> **課題**
以下に示す、ペットボトルによるフクロモモンガのケージの冷房と除湿についての文章を、一字一句変えずに全文書き記してください。

> **文書抜粋**
--

夏場はフクロモモンガのケージが高温度・高湿度になっちゃうよ…でも我が家には冷房がないんだよなぁ。どうにかして、快適な温度・湿度にしてあげられないかな?
こんなお悩みを解決します。
- 本記事の内容
- ペットボトルで冷房&除湿 原理
- ペットボトルで冷房&除湿 検証方法(レイアウト7案)
- ペットボトルで冷房&除湿 検証結果(温湿度の低減効果)
- ペットボトルで冷房&除湿 おすすめのレイアウト
今回のテーマは、フクロモモンガ飼育に必須な、夏場の気温と湿度の対策について。
ペットボトルでフクモモケージを冷房・除湿する方法について解説します。
この動画を作るきっかけは、Twitterのフォロワーさん「白いしっぽのフクロモモンガ りあちゃん」さん(以降、りあちゃんパパさん)のこんな投稿でした。
つまり、凍らせたペットボトルをケージに入れると冷房代わりになる、というもの。
これを見て僕はいろいろ疑問に思ったんです。
これ本当に効果あるのかな?アクリルケージに金網を設置しても効果あるのかな?金網ケージでも効果あるのかな?
そこで、我が家で実際にいろいろなレイアウトで検証を行い、分かったことを紹介していきます。
もちろん夏場は冷房の効いた部屋にフクモモをおいてあげるのがベストですが、エアコンが壊れてしまったり、暑い場所で一時的に避難させる必要がある場合に役立つ内容なので、よかったら参考にしてください。

--

> **演習データ**
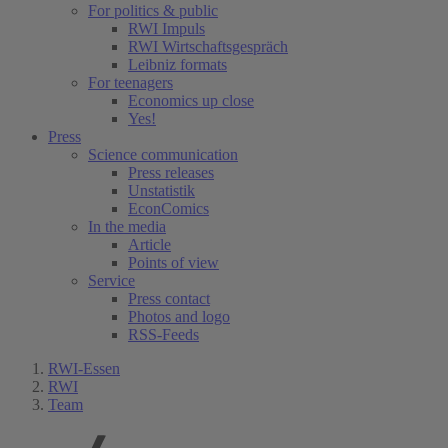
For politics & public
RWI Impuls
RWI Wirtschaftsgespräch
Leibniz formats
For teenagers
Economics up close
Yes!
Press
Science communication
Press releases
Unstatistik
EconComics
In the media
Article
Points of view
Service
Press contact
Photos and logo
RSS-Feeds
RWI-Essen
RWI
Team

--

> **解答**
夏場はフクロモモンガのケージが高温度・高湿度になっちゃうよ…でも我が家には冷房がないんだよなぁ。どうにかして、快適な温度・湿度にしてあげられないかな?
こんなお悩みを解決します。
- 本記事の内容
- ペットボトルで冷房&除湿 原理
- ペットボトルで冷房&除湿 検証方法(レイアウト7案)
- ペットボトルで冷房&除湿 検証結果(温湿度の低減効果)
- ペットボトルで冷房&除湿 おすすめのレイアウト
今回のテーマは、フクロモモンガ飼育に必須な、夏場の気温と湿度の対策について。
ペットボトルでフクモモケージを冷房・除湿する方法について解説します。
この動画を作るきっかけは、Twitterのフォロワーさん「白いしっぽのフクロモモンガ りあちゃん」さん(以降、りあちゃんパパさん)のこんな投稿でした。
つまり、凍らせたペットボトルをケージに入れると冷房代わりになる、というもの。
これを見て僕はいろいろ疑問に思ったんです。
これ本当に効果あるのかな?アクリルケージに金網を設置しても効果あるのかな?金網ケージでも効果あるのかな?
そこで、我が家で実際にいろいろなレイアウトで検証を行い、分かったことを紹介していきます。
もちろん夏場は冷房の効いた部屋にフクモモをおいてあげるのがベストですが、エアコンが壊れてしまったり、暑い場所で一時的に避難させる必要がある場合に役立つ内容なので、よかったら参考にしてください。